Exercise: Your task is to filter the entries and copy every line containing the string "KILUNDU".

[Data items]
[Start of section]
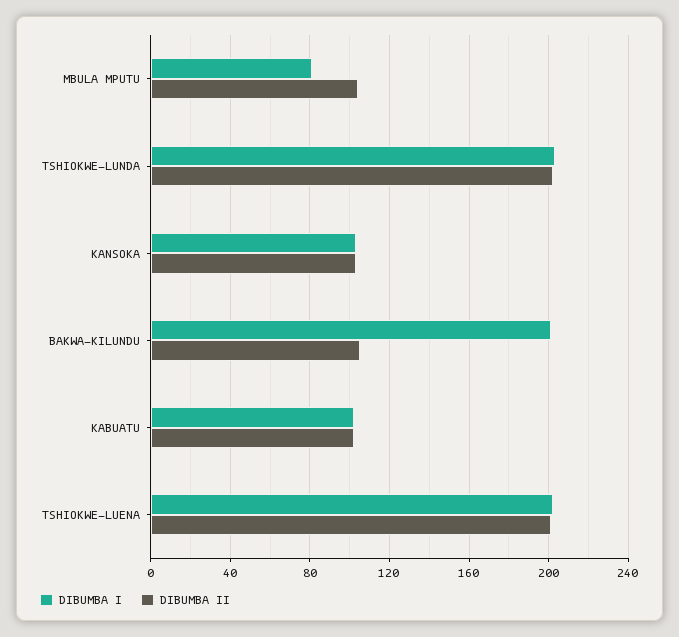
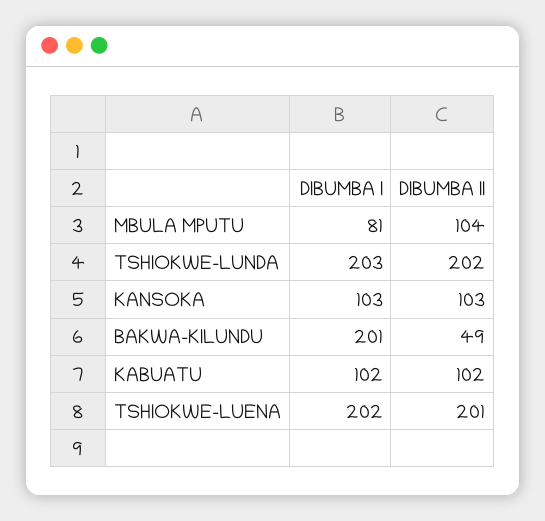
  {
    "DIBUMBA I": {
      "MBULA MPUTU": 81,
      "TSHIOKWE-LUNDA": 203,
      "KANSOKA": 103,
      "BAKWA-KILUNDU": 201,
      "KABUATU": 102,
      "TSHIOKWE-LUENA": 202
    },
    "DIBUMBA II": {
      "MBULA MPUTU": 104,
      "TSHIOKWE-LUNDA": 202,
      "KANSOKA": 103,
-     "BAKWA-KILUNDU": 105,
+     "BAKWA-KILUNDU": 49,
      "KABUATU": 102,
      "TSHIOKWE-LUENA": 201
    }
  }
[End of section]
[Start of section]
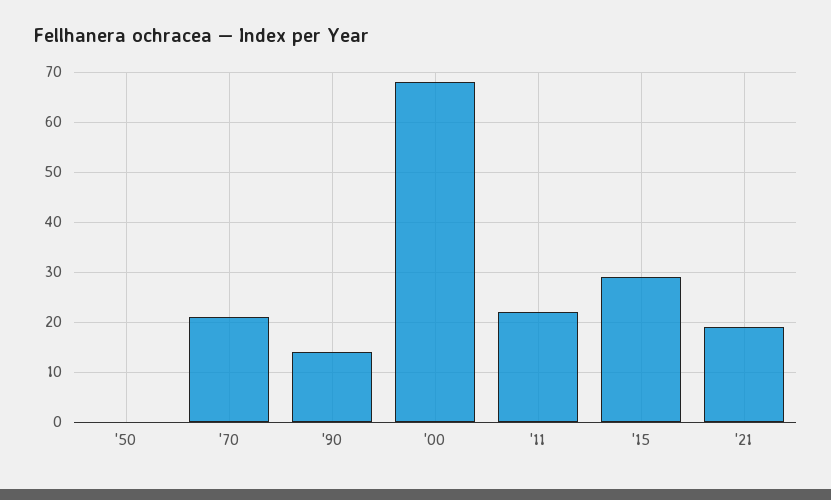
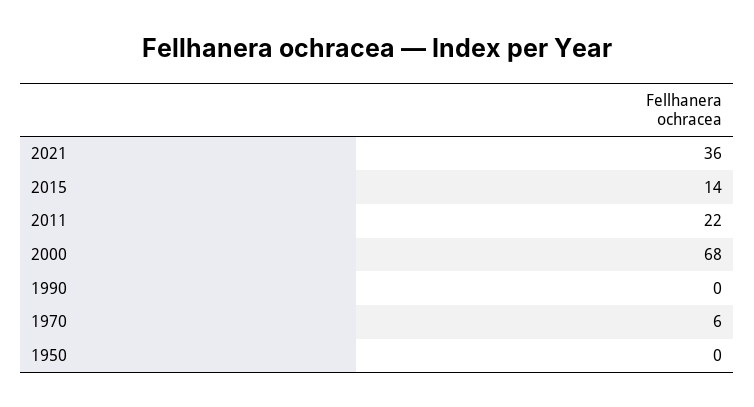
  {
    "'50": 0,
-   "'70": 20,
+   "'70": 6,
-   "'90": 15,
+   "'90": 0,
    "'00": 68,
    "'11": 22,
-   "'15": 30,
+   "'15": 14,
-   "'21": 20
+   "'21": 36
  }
[End of section]
Solved problem:
      "BAKWA-KILUNDU": 201,
-     "BAKWA-KILUNDU": 105,
+     "BAKWA-KILUNDU": 49,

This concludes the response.